摘要
目的:
1、检测并比较乳腺癌MDA-MB-231、MCF-7细胞葡萄糖转运蛋白1(Glut1)表达情况,揭示乳腺癌Glut1表达与恶性程度的关系,选择Glut1过表达最显著的细胞株作为实验模型。
2、评价荧光物质标记的2-脱氧-D-葡萄糖(2-DG)即2-NBDG被高表达Glut1乳腺癌细胞靶向摄取的可行性,以此证实2-DG分子能被Glut1高表达肿瘤细胞靶向摄取。
3、探索用2-DG标记USPIO构建靶向分子磁共振成像探针2-脱氧葡萄糖-超小超顺磁性氧化铁(2-DG-USPIO)可行性。
4、探索分子磁共振成像探针2-DG-USPIO靶向Glut1高表达乳腺癌细胞的效果。
材料和方法:
1、RT-PCR及免疫组化检测乳腺癌MDA-MB-231细胞Glut1 mRNA和蛋白表达,Westernblot比较乳腺癌MDA-MB-231及MCF-7细胞Glut1蛋白表达量。
2、2-NBDG孵育接种在六孔板里的人乳腺癌MDA-MB-231细胞,并用D葡萄糖进行竞争抑制对照,荧光显微镜及流式细胞仪观察、分析2-NBDG摄取结果。流式细胞仪检测比较MDA-MB-231及MCF-7细胞吸收2-NBDG量的差异。
3、采用化学交联法制备分子磁共振成像探针2-DG-USPIO,电镜观察形态、测量粒径及近红外光谱分析表征。
4、分别用2-DG-USPIO、单纯USPIO孵育人乳腺癌MDA-MB-231细胞10分钟至2小时后普鲁士蓝染色及体外磁共振成像检测人乳腺癌细胞(MDA-MB-231)吸收情况,电镜观察细胞内吸收铁的分布。
结果:
1、乳腺癌MDA-MB-231细胞和MCF-7细胞均有明显Glut1mRNA和蛋白过表达Westernblot测得MDA-MB-231细胞表达Glut1蛋白表达量为(0.946±0.007),高于MCF-7细胞Glut1蛋白表达量(0.833±0.010)。
2、荧光成像及流式细胞仪分析显示MDA-MB-231能快速摄取2-NBDG,且50 mM D型葡萄糖竞争抑制后,摄取2-NBDG的荧光强度降低46%。2-NBDG孵育乳腺癌细胞20分钟后流式细胞仪分析结果显示MDA-MB-231荧光强度(25.10±0.57)明显高于MCF-7(10.12±0.62)

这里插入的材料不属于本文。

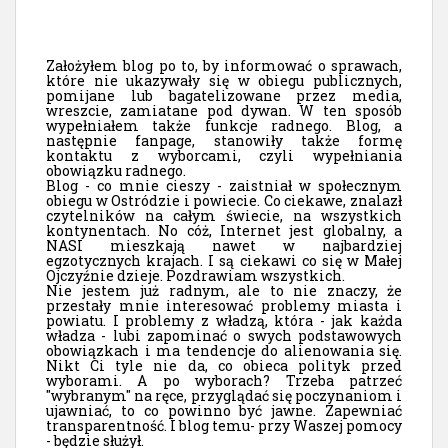
Założyłem blog po to, by informować o sprawach,
które nie ukazywały się w obiegu publicznych,
pomijane lub bagatelizowane przez media,
wreszcie, zamiatane pod dywan. W ten sposób
wypełniałem także funkcje radnego. Blog, a
następnie fanpage, stanowiły także formę
kontaktu z wyborcami, czyli wypełniania
obowiązku radnego.
Blog - co mnie cieszy - zaistniał w społecznym
obiegu w Ostródzie i powiecie. Co ciekawe, znalazł
czytelników na całym świecie, na wszystkich
kontynentach. No cóż, Internet jest globalny, a
NASI mieszkają nawet w najbardziej
egzotycznych krajach. I są ciekawi co się w Małej
Ojczyźnie dzieje. Pozdrawiam wszystkich.
Nie jestem już radnym, ale to nie znaczy, że
przestały mnie interesować problemy miasta i
powiatu. I problemy z władzą, która - jak każda
władza - lubi zapominać o swych podstawowych
obowiązkach i ma tendencje do alienowania się.
Nikt Ci tyle nie da, co obieca polityk przed
wyborami. A po wyborach? Trzeba patrzeć
"wybranym" na ręce, przyglądać się poczynaniom i
ujawniać, to co powinno być jawne. Zapewniać
transparentność. I blog temu- przy Waszej pomocy
- będzie służył.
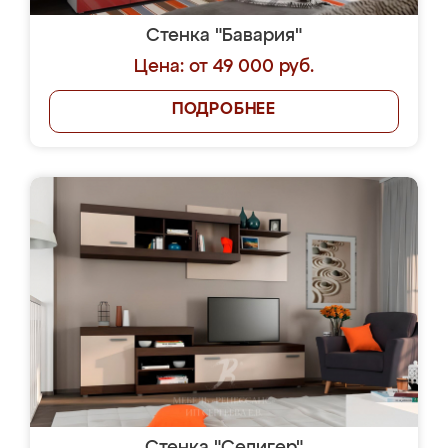
Стенка "Бавария"
Цена: от 49 000 руб.
ПОДРОБНЕЕ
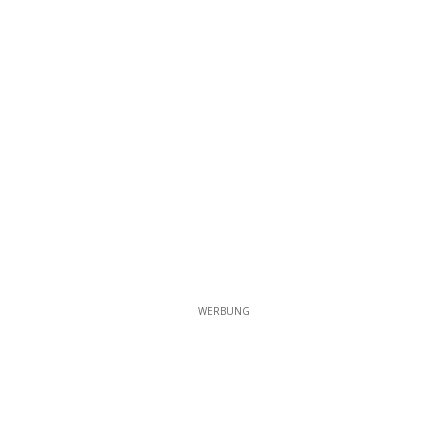
WERBUNG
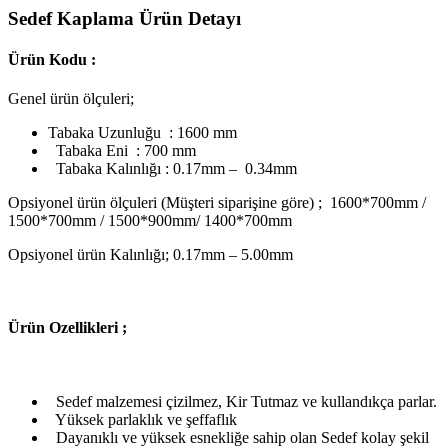
Sedef Kaplama Ürün Detayı
Ürün Kodu :
Genel ürün ölçuleri;
Tabaka Uzunluğu : 1600 mm
Tabaka Eni : 700 mm
Tabaka Kalınlığı : 0.17mm – 0.34mm
Opsiyonel ürün ölçuleri (Müşteri siparişine göre) ; 1600*700mm /
1500*700mm / 1500*900mm/ 1400*700mm
Opsiyonel ürün Kalınlığı; 0.17mm – 5.00mm
Ü
rün Ozellikleri ;
Sedef malzemesi çizilmez, Kir Tutmaz ve kullandıkça parlar.
Yüksek parlaklık ve şeffaflık
Dayanıklı ve yüksek esnekliğe sahip olan Sedef kolay şekil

3、电镜观察2-DG-USPIO纳米粒子成球形,平均粒径为10nm,近红外光谱分析证明2-DG-USPIO纳米粒子表面存在2-DG结构。
4、2-DG-USPIO孵育MDA-MB-231细胞10分钟后普鲁士蓝染色即显示胞浆内大量蓝色颗粒,单纯USPIO未见明显蓝色颗粒。临床1.5T磁共振T2加权成像显示2-DG-USPIO孵育MDA-MB-231组较单纯USPIO孵育MDA-MB-231组信号明显下降。
结论:
1、乳腺癌细胞Glut1表达程度与细胞的恶性程度密切相关,细胞恶性程度越高,Glut1蛋白表达量越大;高度恶性的乳腺癌MDA-MB-231细胞可作为高代谢的肿瘤细胞实验模型。
2、2-NBDG能迅速被高表达Glut1的乳腺癌细胞靶向吸收,可作为葡萄糖代谢的光学标记物来检测高代谢的恶性肿瘤,并说明2-DG分子能被过表达Glut1的肿瘤细胞靶向吸收。
3、2-DG成功标记到包覆有DMSA的USPIO表面,且2-DG-USPIO能被过表达Glut1的乳腺癌MDA-MB-231细胞靶向吸收。
Objective:
1、To compare Glucose transporter 1 (Glut1) mRNA and protein expressed in breast cancer MDA-MB-231 and MCF-7 cells for revealing the relationship between grade malignancy and Glutl expression in breast cancer,and select the most significant cell line of Glutl overexpression in breast cancer as an experimental model.
2、To assess the feasibility of fluorescent 2-deoxyglucose analog,2-[N-(7-nitrobenz-2-oxa-1,3-diaxol-4-yl) amino]-2-deoxyglucose (2-NBDG) was targetedly taken up by breast cancer cells that overexpress Glutl, which confirmed that 2-DG molecule could target tumor cell with Glut1 expression.
3、To explore the feasibility of USPIO labeled with 2-DG construction for preparation tumor targeted molecular magnetic resonance imaging probe 2-deoxyglucose-ultra-small super-paramagnetic iron oxide (2-DG-USPIO).
4、To explore the effect of the molecular magnetic resonance imaging probe 2-DG-USPIO targeting breast cancer cells with Glut1 overexpression.
Methods:
1、Firstly, mRNA and protein expression of Glutl in breast cancer MDA-MB-231 cells were detected via RT-PCR and immunohistochemistry respectively,then protein expression of Glutl between breast cancer MDA-MB-231 cells and MCF-7 cells were compared via Western blot.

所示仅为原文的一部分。